In very rare instances, suicidal thoughts and urges emerge in the first weeks of using anti-depressant medication.  It is not always clear if the anti-depressant is causing these thoughts or urges, but to prevent risk, your doctor should be contacted immediately if you experience new or worsened suicidal thoughts when starting an anti-depressant.

When should I be especially cautious about using anti-depressants?

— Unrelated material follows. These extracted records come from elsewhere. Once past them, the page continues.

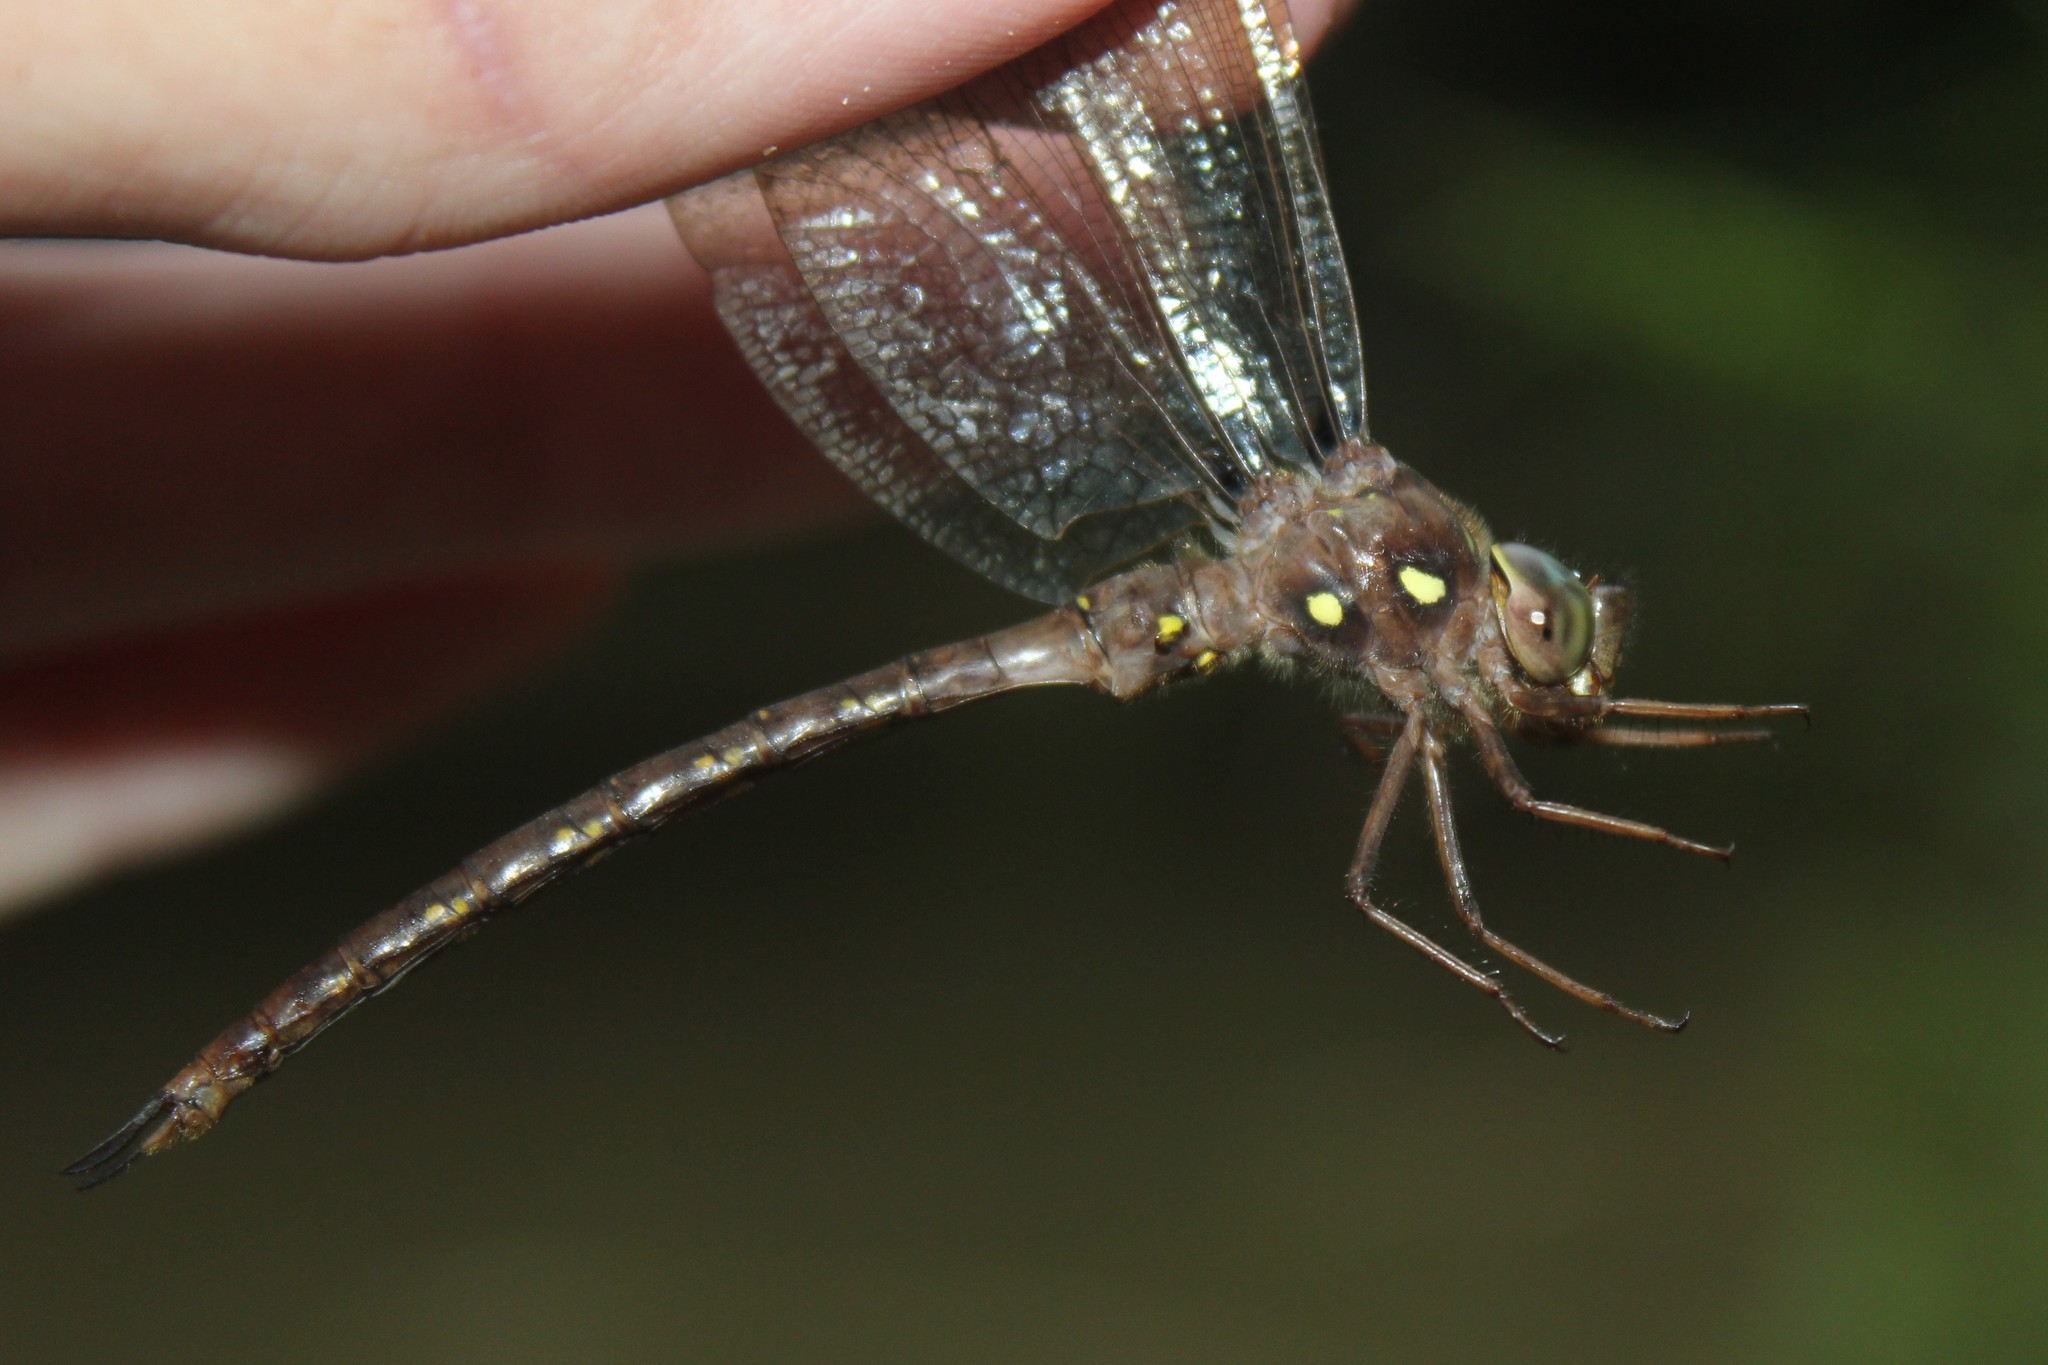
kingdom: Animalia
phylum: Arthropoda
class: Insecta
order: Odonata
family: Aeshnidae
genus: Boyeria
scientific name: Boyeria vinosa
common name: Fawn darner
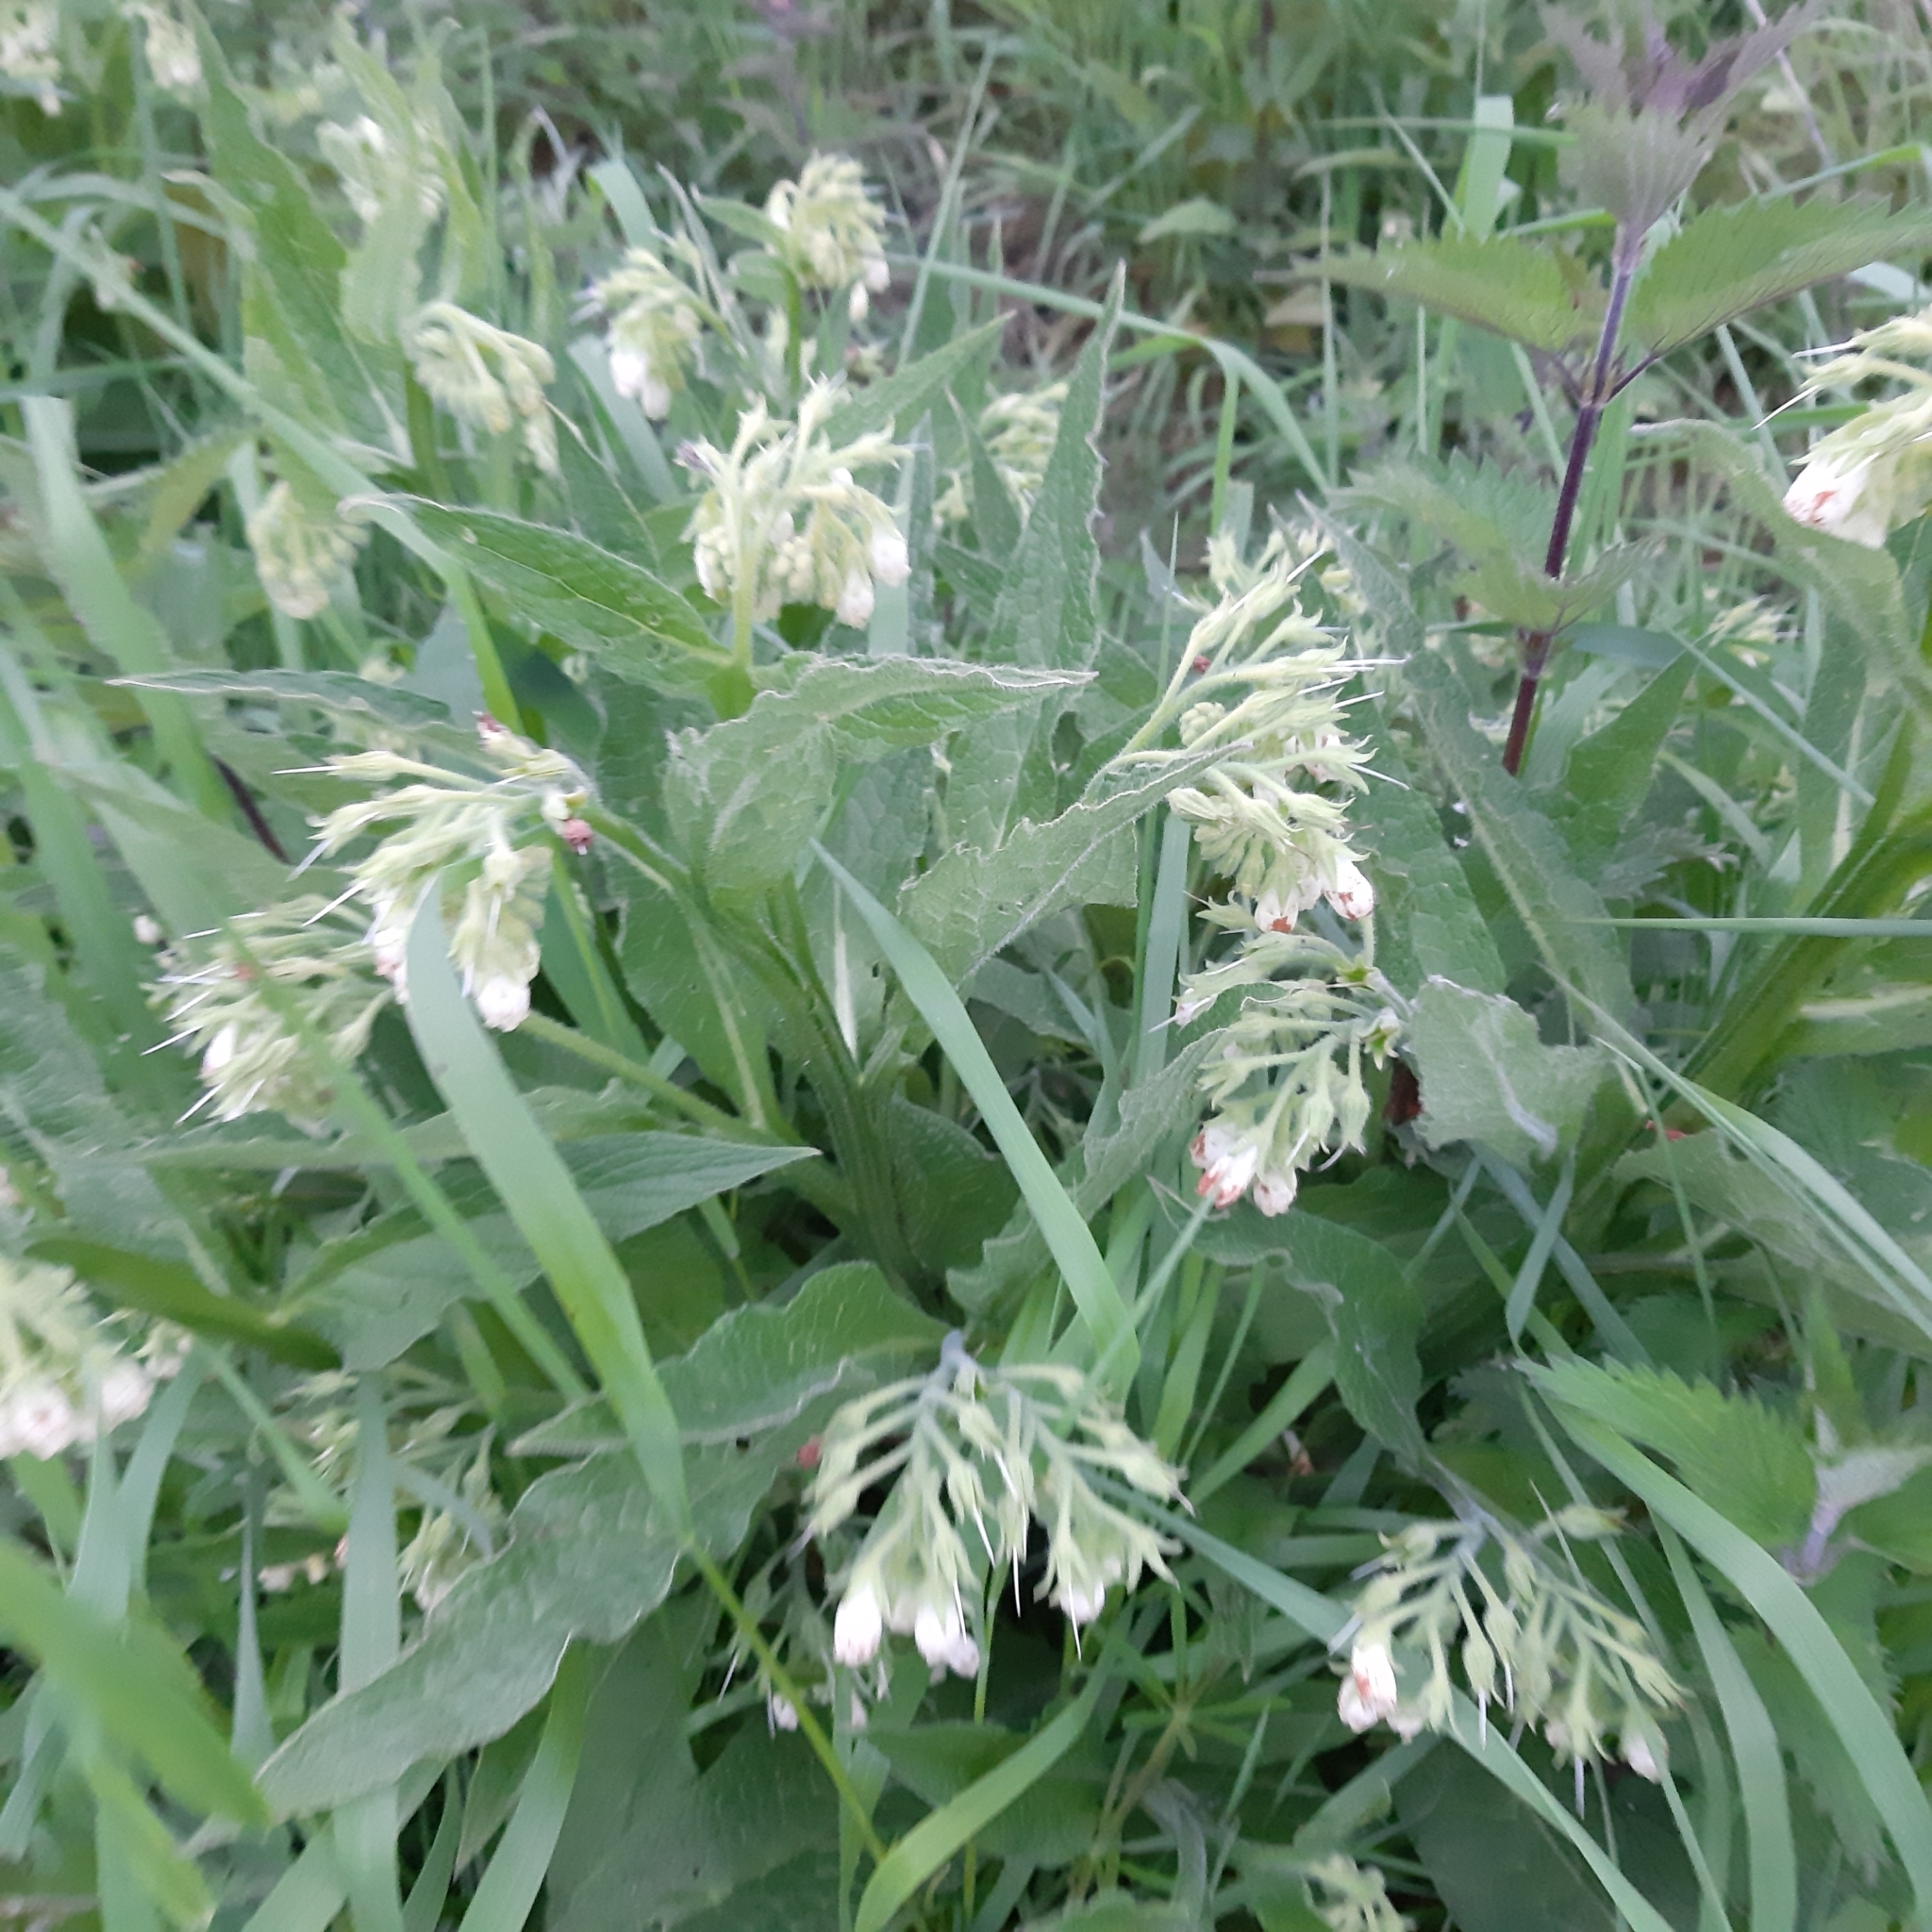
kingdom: Plantae
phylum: Tracheophyta
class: Magnoliopsida
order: Boraginales
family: Boraginaceae
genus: Symphytum
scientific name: Symphytum officinale
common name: Common comfrey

If you are or think you may be pregnant, if you are planning on getting pregnant in the near future, or if you are nursing a baby, it is important to discuss this with your health care provider.  Anti-depressants have not been shown to be completely safe for the developing fetus or infant, though in some circumstances an individual may choose to take them during pregnancy or nursing; your doctor can help you make this decision. In addition, several prescription or over-the-counter medications and herbal preparations have interactions with anti-depressants which can be dangerous, so it is important to discuss any medications or herbal supplements you are taking with your provider. Any medical problems that you have, especially a history of seizures, head injury or eating disorders, should also be mentioned to your provider, because it may influence which anti-depressants would be safest for you to use. It is recommended to minimize your alcohol intake when taking anti-depressants because alcohol is itself a depressant, and because anti-depressants may increase the intoxicating effects of alcohol. As always, do not consider this written information to be sufficient to constitute complete medical advice, so please discuss any questions or concerns you may have with your health care provider.